Com a contagem regressiva para a abertura da Copa do Mundo de 2018, a ser disputada na Rússia, a mídia repõe em evidência a figura de Nelson Rodrigues, cronista passional e polêmico, inventor de apelidos e chavões que caíram na boca do povo, um dos mais censurados dramaturgos da história do teatro e do entretenimento no Brasil. Seu maior biógrafo, Ruy Castro, dedicou-lhe um livro denominado Anjo Pornográfico, narrando toda a trajetória do pernambucano de Recife, nascido em 1912 e falecido no Rio de Janeiro em 1980. Enquanto isso, a Companhia das Letras editou a obra completa de Nelson Rodrigues, que abordava temas ligados aos costumes do povo e era respeitado em círculos intelectuais de esquerda, a quem atacava nos seus escritos publicados em jornais.
Nelson angustiava-se com o que intitulou complexo de inferioridade do torcedor brasileiro, que censurava partidas da Seleção mesmo quando ela jogava bem e conseguia vitórias nos campos do país e do exterior. Tido como conservador e falso moralista, Nelson Rodrigues, na definição de Ruy Castro, entendia que a verdade no futebol estava além do que os olhos podiam ver. Se o videoteipe não mostrava a verdade dos fatos, pior para os fatos, ou o videoteipe era burro. Sua capacidade de criar personagens não se limitava ao teatro criava-os também nos campos de futebol, dando-lhes apelidos que acabavam por recriá-los: Didi era o príncipe etíope de rancho, Amarildo era o Possesso e Denilson o Rei Zulu. Nem a interferência do Sobrenatural de Almeida, outra invenção de Nelson Rodrigues, fazia com que eles jogassem menos do que nas suas geniais crônicas. Para além do futebol, Nelson imortalizou o padre de passeata, a grã-fina do nariz de cadáver, a estagiária burra de redação e a esquerda festiva, referência a intelectuais que discursavam em mesa de bar contra o regime militar. Uma das obsessões de Nelson, em sua metralhadora giratória, era o falecido arcebispo de Olinda e Recife, dom Helder Câmara, inapelavelmente satirizado por Rodrigues nas crônicas. Dom Helder só olha para o céu para saber se vai chover, dizia o implacável Nelson Rodrigues, autor de outros bordões celebrizados como este: sem alma, não se chupa nem um Chica-bon e nem se joga uma Copa do Mundo.

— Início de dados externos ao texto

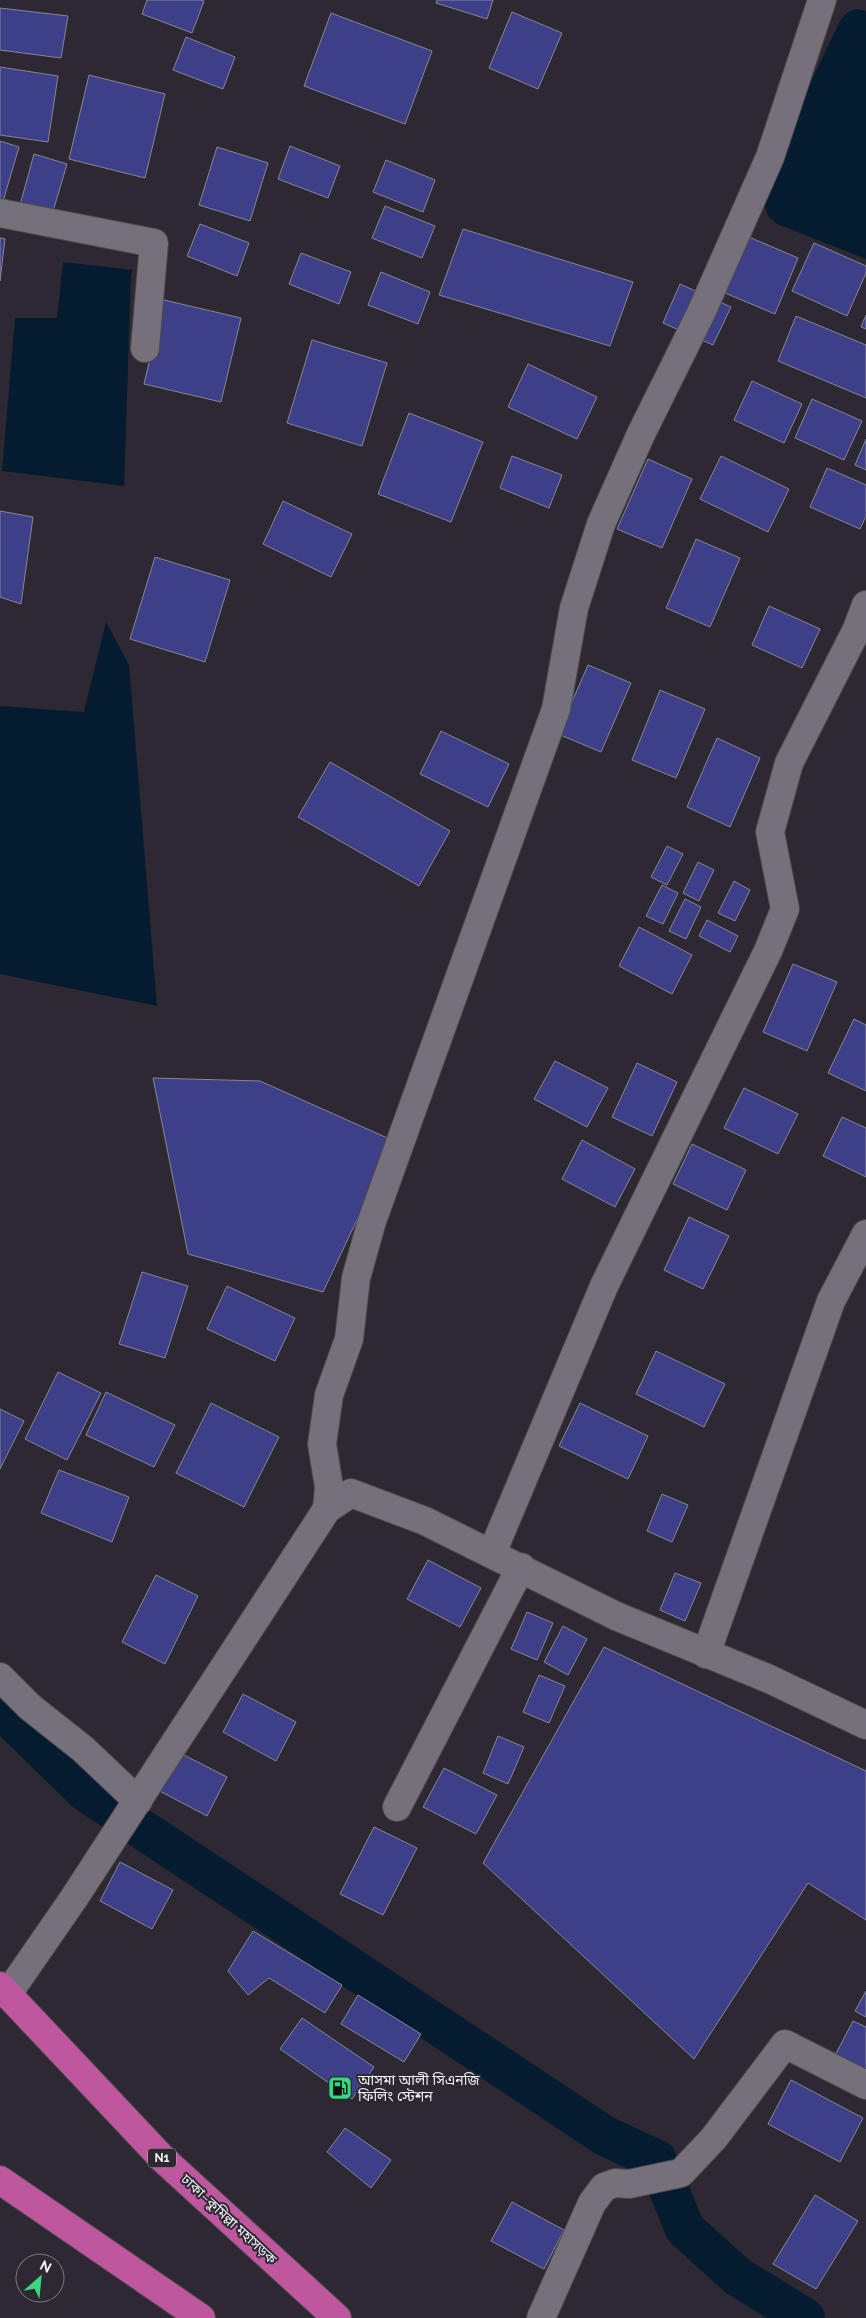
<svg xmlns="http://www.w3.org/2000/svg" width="866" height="2318" font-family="Raleway,'Noto Sans Bengali',sans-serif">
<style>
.water{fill:#051c30}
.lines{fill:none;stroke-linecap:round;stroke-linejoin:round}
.canal{stroke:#051c30;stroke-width:40}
.building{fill:#3e3f89;stroke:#868792}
.minor-casing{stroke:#4a474d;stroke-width:30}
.highway-casing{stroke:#4a474d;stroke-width:30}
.minor{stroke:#757079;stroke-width:28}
.highway{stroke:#be579d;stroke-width:28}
.labels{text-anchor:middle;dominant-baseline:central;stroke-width:4;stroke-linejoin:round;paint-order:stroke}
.shield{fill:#2d2831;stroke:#b8b4ba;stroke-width:1}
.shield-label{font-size:12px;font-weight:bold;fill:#f3f0f5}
.poi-label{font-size:14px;fill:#f3f0f5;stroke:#2d2831;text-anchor:start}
.street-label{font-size:14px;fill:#f3f0f5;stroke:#2d2831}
</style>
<rect width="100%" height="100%" fill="#2d2831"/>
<g class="water">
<polygon points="857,9 866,11 866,259 777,224 768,216 763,200 800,104 841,19 848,12"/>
<polygon points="63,262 133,270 131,274 124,486 2,471 15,318 57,318"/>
<polygon points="106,622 129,665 157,1006 0,974 0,706 84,712"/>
</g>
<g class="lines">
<polyline class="canal" points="0,1708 86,1792 605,2136 657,2160 685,2229 737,2276 805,2318"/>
</g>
<g class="building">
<polygon points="147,0 201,0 204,1 192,33 142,14"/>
<polygon points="437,0 493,0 487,19 436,3"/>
<polygon points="0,8 68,16 61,58 0,50"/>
<polygon points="512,12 562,33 538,89 489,68"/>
<polygon points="331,13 432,51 405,124 304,86"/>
<polygon points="186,37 235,57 223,89 173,70"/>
<polygon points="0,67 58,76 48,142 0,135"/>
<polygon points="89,75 165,94 145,178 69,159"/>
<polygon points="0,141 19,147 2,205 0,204"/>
<polygon points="290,146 340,166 328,198 278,179"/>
<polygon points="217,147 268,163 250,221 199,205"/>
<polygon points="34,154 67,164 52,215 20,205"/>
<polygon points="386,160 435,180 423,212 373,192"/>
<polygon points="385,206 435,226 422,258 372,238"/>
<polygon points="200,224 249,243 237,276 187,256"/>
<polygon points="463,229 633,282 610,346 439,295"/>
<polygon points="749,237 798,258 775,314 725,293"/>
<polygon points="0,238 5,239 0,281"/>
<polygon points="814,243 866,266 866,273 847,316 792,291"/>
<polygon points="301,253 351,272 339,304 289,284"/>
<polygon points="381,272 430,292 418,324 368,305"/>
<polygon points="680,284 731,307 713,345 663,323"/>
<polygon points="164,300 241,318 221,402 144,384"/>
<polygon points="866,315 866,329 861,327"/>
<polygon points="796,316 866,345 866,398 778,361"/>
<polygon points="312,340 387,363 362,446 287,423"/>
<polygon points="528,364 597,397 577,439 508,407"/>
<polygon points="752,381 802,404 784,443 734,420"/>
<polygon points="812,399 862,421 844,460 795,438"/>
<polygon points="409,413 483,442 451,522 378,494"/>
<polygon points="866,439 866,470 855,465"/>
<polygon points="512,456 562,475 549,508 500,488"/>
<polygon points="721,456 789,489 768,532 700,499"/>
<polygon points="648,459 692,479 662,548 617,529"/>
<polygon points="827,468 866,485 866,516 860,529 810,507"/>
<polygon points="283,501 352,534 331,577 263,544"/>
<polygon points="0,511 33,517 21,604 0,597"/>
<polygon points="696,539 740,558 710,627 666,608"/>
<polygon points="155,557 230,580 205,662 130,639"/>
<polygon points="769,606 820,629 802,668 752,645"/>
<polygon points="588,665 631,683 601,752 558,734"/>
<polygon points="660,690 705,709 676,778 632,760"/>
<polygon points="441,731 509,764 488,807 420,774"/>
<polygon points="717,738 760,758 730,827 687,807"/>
<polygon points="330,762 450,831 419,886 298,817"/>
<polygon points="667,846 683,854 667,885 651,877"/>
<polygon points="698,862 714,870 699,901 683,893"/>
<polygon points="734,881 750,890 735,921 718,913"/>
<polygon points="662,885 678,893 663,924 646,916"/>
<polygon points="685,899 701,907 686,939 669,931"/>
<polygon points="707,920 738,936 730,952 699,936"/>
<polygon points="639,927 692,955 672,994 619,966"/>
<polygon points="793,964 837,982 807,1051 763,1032"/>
<polygon points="854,1019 866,1025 866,1091 828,1073"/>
<polygon points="555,1061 608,1088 587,1127 534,1099"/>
<polygon points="637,1063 677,1082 652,1136 612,1117"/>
<polygon points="153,1078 260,1081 394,1141 323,1292 188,1254"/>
<polygon points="744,1088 798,1114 778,1154 724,1128"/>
<polygon points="842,1117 866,1128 866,1177 823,1156"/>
<polygon points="582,1140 635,1169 615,1207 562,1179"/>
<polygon points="692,1144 746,1170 727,1210 673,1184"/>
<polygon points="689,1217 729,1236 703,1289 664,1270"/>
<polygon points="142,1272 188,1286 165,1358 119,1344"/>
<polygon points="227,1286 295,1318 275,1361 207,1329"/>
<polygon points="656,1351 725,1384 704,1427 636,1394"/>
<polygon points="58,1372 101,1393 67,1460 25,1439"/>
<polygon points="106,1392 175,1425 154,1467 86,1435"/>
<polygon points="211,1403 279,1437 244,1507 176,1473"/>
<polygon points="580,1403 648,1436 628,1479 559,1446"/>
<polygon points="0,1409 24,1421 0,1469"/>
<polygon points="59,1470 129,1497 112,1542 41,1513"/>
<polygon points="662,1494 688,1505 672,1542 647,1531"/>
<polygon points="428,1560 481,1588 460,1627 407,1599"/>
<polygon points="675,1573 701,1583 685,1621 660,1610"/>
<polygon points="156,1575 198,1596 165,1664 122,1642"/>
<polygon points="527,1612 553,1623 537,1660 511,1649"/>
<polygon points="563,1626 587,1639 568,1675 544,1662"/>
<polygon points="604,1647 866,1771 866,1920 808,1883 694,2059 483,1863"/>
<polygon points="539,1675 565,1686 549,1723 523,1712"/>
<polygon points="243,1694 296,1722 276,1761 223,1732"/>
<polygon points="498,1736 524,1747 508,1784 483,1773"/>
<polygon points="174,1750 227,1777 207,1816 154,1788"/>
<polygon points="444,1768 497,1795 476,1834 423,1807"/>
<polygon points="374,1827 417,1848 383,1915 340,1894"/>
<polygon points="120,1862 173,1890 152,1929 100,1901"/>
<polygon points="253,1931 342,1985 325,2013 269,1978 248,1995 228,1971"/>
<polygon points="866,1991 866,2017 855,2011"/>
<polygon points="358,1995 421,2034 404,2062 341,2024"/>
<polygon points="302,2018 374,2067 352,2099 280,2049"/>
<polygon points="853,2021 866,2027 866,2084 830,2065"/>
<polygon points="791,2080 863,2118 840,2162 768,2124"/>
<polygon points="345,2128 391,2160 371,2188 327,2152"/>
<polygon points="815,2195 858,2221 816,2289 773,2264"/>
<polygon points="512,2202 564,2230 544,2269 491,2241"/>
</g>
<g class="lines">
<g class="minor-casing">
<g id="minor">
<polyline points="0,213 154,243 145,348"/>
<polyline points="327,1509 329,1487 322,1444 329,1395 349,1339 356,1278 372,1221 556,709 574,608 601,524 641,434 701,313 770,157 822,0"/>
<polyline points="492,1553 604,1286 768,951 785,909 770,832 789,763 857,629 866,605"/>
<polyline points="706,1654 831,1301 866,1234"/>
<polyline points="0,1677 30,1707 83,1749 138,1801"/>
<polyline points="397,1807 521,1567"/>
<polyline points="7,1995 74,1898 327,1509 351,1493 425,1521 616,1616 767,1678 866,1725"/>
<polyline points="541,2318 592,2203 604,2187 615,2183 629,2184 681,2173 714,2138 785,2044 866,2085"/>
</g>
</g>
<g class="highway-casing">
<g id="highway">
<polyline points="0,1986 163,2159 337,2318"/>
<polyline points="0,2180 201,2318"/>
</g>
</g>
<use href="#minor" class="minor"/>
<use href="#highway" class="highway"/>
</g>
<defs>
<g id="fuel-square" transform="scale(1.25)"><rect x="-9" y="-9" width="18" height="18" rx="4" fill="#37d880" stroke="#2d2831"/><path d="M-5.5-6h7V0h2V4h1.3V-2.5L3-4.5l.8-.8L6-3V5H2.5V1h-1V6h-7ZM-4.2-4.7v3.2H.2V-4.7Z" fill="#111"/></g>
</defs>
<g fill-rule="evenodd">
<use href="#fuel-square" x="340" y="2088"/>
</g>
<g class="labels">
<rect class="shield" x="148" y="2148.5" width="28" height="19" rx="4"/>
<g class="shield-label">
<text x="162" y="2158">N1</text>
</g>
<g class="poi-label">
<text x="358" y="2080">আসমা আলী সিএনজি<tspan x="358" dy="16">ফিলিং স্টেশন</tspan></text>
</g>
<g class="street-label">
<text transform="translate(229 2219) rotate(43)">ঢাকা–কুমিল্লা মহাসড়ক</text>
</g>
</g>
<g transform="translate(40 2278) rotate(27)"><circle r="24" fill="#2d2831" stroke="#7c787f"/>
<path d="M0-4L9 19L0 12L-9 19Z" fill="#37d880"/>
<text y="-8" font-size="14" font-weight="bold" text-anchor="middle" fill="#f3f0f5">N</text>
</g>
</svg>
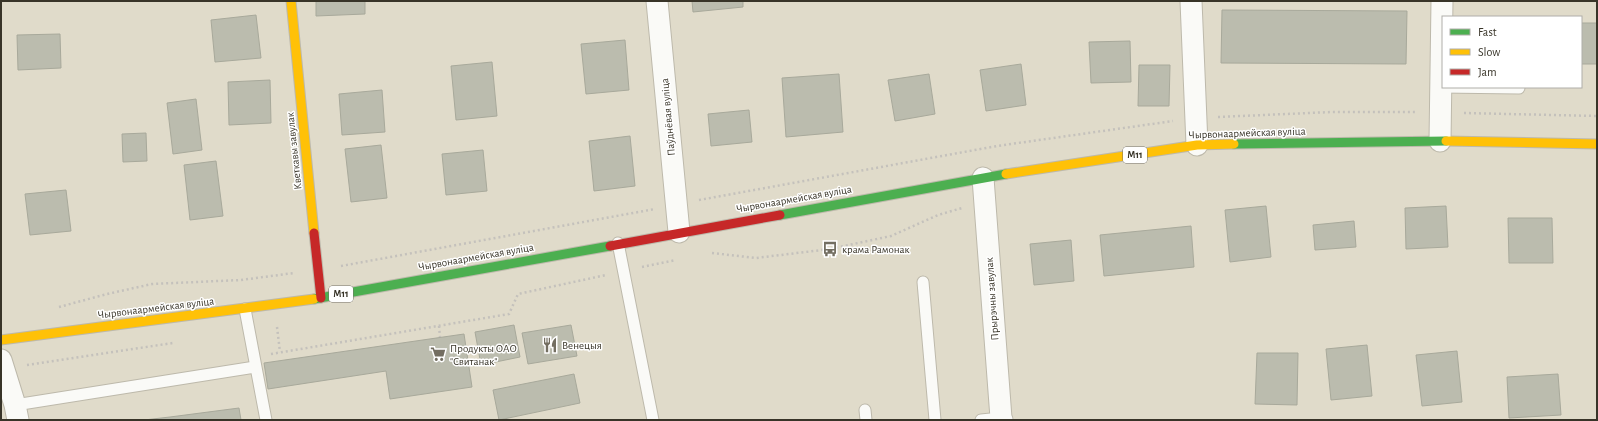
<svg xmlns="http://www.w3.org/2000/svg" width="1598" height="421" font-family="'Alegreya Sans',sans-serif">
<rect width="100%" height="100%" fill="#e0dbca"/>
<path fill="#bbbcae" stroke="#a8a99b" d="M316,1H365V14L316,16Z
M692,1H743V7L693,12Z
M1222,10L1407,11L1406,64L1221,63Z
M256,15L261,58L215,62L211,20Z
M1581,23H1597V64H1581Z
M60,34L61,68L18,70L17,35Z
M625,40L629,90L586,94L581,44Z
M1130,41L1131,82L1091,83L1089,42Z
M492,62L497,116L456,120L451,66Z
M1021,64L1026,105L986,111L980,70Z
M1139,65H1170L1169,106H1138Z
M839,74L843,132L786,137L782,78Z
M929,74L935,114L895,121L888,80Z
M270,80L271,123L229,125L228,82Z
M382,90L385,132L342,135L339,94Z
M196,99L202,150L173,154L167,103Z
M749,110L752,142L711,146L708,114Z
M146,133L147,161L123,162L122,134Z
M630,136L635,186L594,191L589,141Z
M381,145L387,198L351,202L345,149Z
M483,150L487,191L446,195L442,154Z
M216,161L223,216L190,220L184,165Z
M66,190L71,231L30,235L25,194Z
M1266,206L1271,257L1230,262L1225,210Z
M1446,206L1448,247L1406,249L1405,208Z
M1508,218H1552L1553,263H1509Z
M1354,221L1356,247L1315,250L1313,225Z
M1191,226L1194,267L1104,276L1100,235Z
M1071,240L1074,281L1034,285L1030,244Z
M514,325L520,357L481,365L475,332Z
M571,325L577,356L528,364L522,333Z
M464,334L472,387L390,399L386,371L268,389L264,363Z
M1367,345L1372,396L1331,400L1326,349Z
M1457,351L1462,402L1422,406L1416,355Z
M1257,353H1298L1297,405L1255,404Z
M574,374L580,403L499,420L493,390Z
M1558,374L1561,415L1509,418L1507,377Z
M239,408L241,420H144L170,417Z"/>
<g fill="none" stroke-linecap="round" stroke-linejoin="round">
<g stroke="#bdb9ab" stroke-width="13">
<path id="lane" d="M1441,87L1519,88
M618,243L653,420
M923,282L935,420
M245,309L266,420
M15,405L255,367
M865,410L866,420
M981,420L1001,418"/>
</g>
<g stroke="#bdb9ab" stroke-width="23">
<path id="street" d="M657,1L679,232
M1191,1L1197,145
M1440,141L1442,1
M983,178L1001,418L1002,420
M1,360L15,405L18,420"/>
</g>
<g stroke="#bdb9ab" stroke-width="11">
<path id="fast" d="M1234,144L1446,141
M780,215L1006,174
M314,299L610,246"/>
</g>
<g stroke="#bdb9ab" stroke-width="11">
<path id="slow" d="M291,1L314,233
M1446,141L1597,144
M1006,174L1197,145L1234,144
M1,340L314,299"/>
</g>
<g stroke="#bdb9ab" stroke-width="11">
<path id="jam" d="M314,233L321,298
M610,246L780,215"/>
</g>
<path stroke="#c4c1bc" stroke-width="2.5" stroke-dasharray="2 3" stroke-linecap="butt" d="M1464,113L1597,116
M1218,117L1332,112H1417
M699,200L997,146L1173,121
M712,253L756,258L830,249L891,236L938,215L962,208
M341,266L655,209
M642,267L676,260
M59,307L107,294L152,284L241,280L294,273
M439,326L440,337
M277,327L280,352
M271,354L509,314L518,294L606,275
M27,365L173,343"/>
<use href="#lane" stroke="#fafaf7" stroke-width="11"/>
<use href="#street" stroke="#fafaf7" stroke-width="21"/>
<use href="#fast" stroke="#4caf50" stroke-width="9"/>
<use href="#slow" stroke="#ffc107" stroke-width="9"/>
<use href="#jam" stroke="#c62828" stroke-width="9"/>
</g>
<defs>
<g id="bus-bare" transform="scale(1.2)"><path d="M-5-6H5V4H4V6H2V4H-2V6H-4V4H-5ZM-3.5-4V0h7V-4ZM-3.5 1.2v1.5H-2V1.2ZM2 1.2v1.5H3.5V1.2Z" fill="#736e61" stroke="#fff" stroke-width="2.5" paint-order="stroke"/></g>
<g id="restaurant-bare" transform="scale(1.2)"><path d="M-5-6h1v4h1v-4h1v4h1v-4h1v5L-1.5 .5V6h-2V.5L-5-1ZM5-6V6H3V1.5H1.5Q1.5-4 5-6Z" fill="#736e61" stroke="#fff" stroke-width="2.5" paint-order="stroke"/></g>
<g id="supermarket-bare" transform="scale(1.2)"><path d="M-6-5.5h2.5l.6 2H6L4.5 2H-2.5L-4.4-4H-6ZM-1.5 3.2a1.3 1.3 0 1 0 .1 0ZM3 3.2a1.3 1.3 0 1 0 .1 0Z" fill="#736e61" stroke="#fff" stroke-width="2.5" paint-order="stroke"/></g>
</defs>
<g fill-rule="evenodd">
<use href="#bus-bare" x="830" y="249"/>
<use href="#restaurant-bare" x="550" y="345"/>
<use href="#supermarket-bare" x="438" y="354"/>
</g>
<g text-anchor="middle" dominant-baseline="central" stroke-width="3" stroke-linejoin="round" paint-order="stroke">
<g fill="#fff" stroke="#747168" stroke-width="1">
<rect x="1123" y="147" width="24" height="16" rx="3"/>
<rect x="329" y="286" width="24" height="16" rx="3"/>
</g>
<g font-size="10" font-weight="bold" fill="#383428">
<text x="1135" y="155">М11</text>
<text x="341" y="294">М11</text>
</g>
<g font-size="11" fill="#383428" stroke="#fff">
<text transform="translate(668 117) rotate(-95)">Паўднёвая вуліца</text>
<text transform="translate(1247 133) rotate(-2)">Чырвонаармейская вуліца</text>
<text transform="translate(294 151) rotate(-96)">Кветкавы завулак</text>
<text transform="translate(794 199) rotate(-10)">Чырвонаармейская вуліца</text>
<text transform="translate(476 257) rotate(-10)">Чырвонаармейская вуліца</text>
<text transform="translate(992 299) rotate(-94)">Прырэчны завулак</text>
<text transform="translate(156 308) rotate(-7)">Чырвонаармейская вуліца</text>
</g>
<g font-size="11" fill="#383428" stroke="#fff" text-anchor="start">
<text x="842" y="249">крама Рамонак</text>
<text x="562" y="345">Венецыя</text>
<text x="450" y="348">Продукты ОАО<tspan x="450" dy="13">"Свитанак"</tspan></text>
</g>
</g>
<rect width="1598" height="421" fill="none" stroke="#383428" stroke-width="4"/>
<rect x="1442" y="16" width="140" height="72" fill="#ffffff" stroke="#afaea9"/>
<rect x="1450" y="29" width="20" height="6" fill="#4caf50" stroke="#afaea9"/>
<text x="1478" y="36" font-size="12" fill="#383428">Fast</text>
<rect x="1450" y="49" width="20" height="6" fill="#ffc107" stroke="#afaea9"/>
<text x="1478" y="56" font-size="12" fill="#383428">Slow</text>
<rect x="1450" y="69" width="20" height="6" fill="#c62828" stroke="#afaea9"/>
<text x="1478" y="76" font-size="12" fill="#383428">Jam</text>
</svg>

No dizer de Hans Henningsen, o marinheiro sueco, o mundo da bola era uma espécie de cenário mágico para Nelson Rodrigues. O grande escritor costumava dizer que daria mais de 10 mil anos para que respondessem às suas frases, mas, na verdade, não estava tão interessado na bola e, sim, no homem que a chutava. À sombra da Pátria em Chuteiras, Nelson contava como o Brasil saíra da mais cava depressão, provocada pela derrota na Copa de 1950 e partiu para o milagre da conquista de três Copas, feito que ele saúda patrioticamente. Para Nelson, havia júbilo inconteste na doce e santa vitória, que era a saúde do povo brasileiro. Alimento, proteínas e carboidratos de um povo. A Pátria em Chuteiras, coletânea de crônicas de Nelson sobre o futebol, estende-se até 1978, quando dois fantasmas do passado voltaram a paralisar o nosso futebol: a atitude servil diante do europeu e o medo.O Brasil, para revolta de Nelson Rodrigues, tornava-se a sentir-se um vira-lata.
Algumas das pérolas de Nelson Rodriguesque ainda hoje são repetidas de bar em bar: Toda unanimidade é burra; A nossa língua tem sido uma boa desculpa para os que a assassinam; A morte de um amor é pior do que a morte pessoal e física;A grande, a perfeita solidão, exige a companhia ideal; A imparcialidade só merece a nossa gargalhada; Só existem duas coisas realmente infinitas: o universo e a estupidez humana; A televisão matou a janela.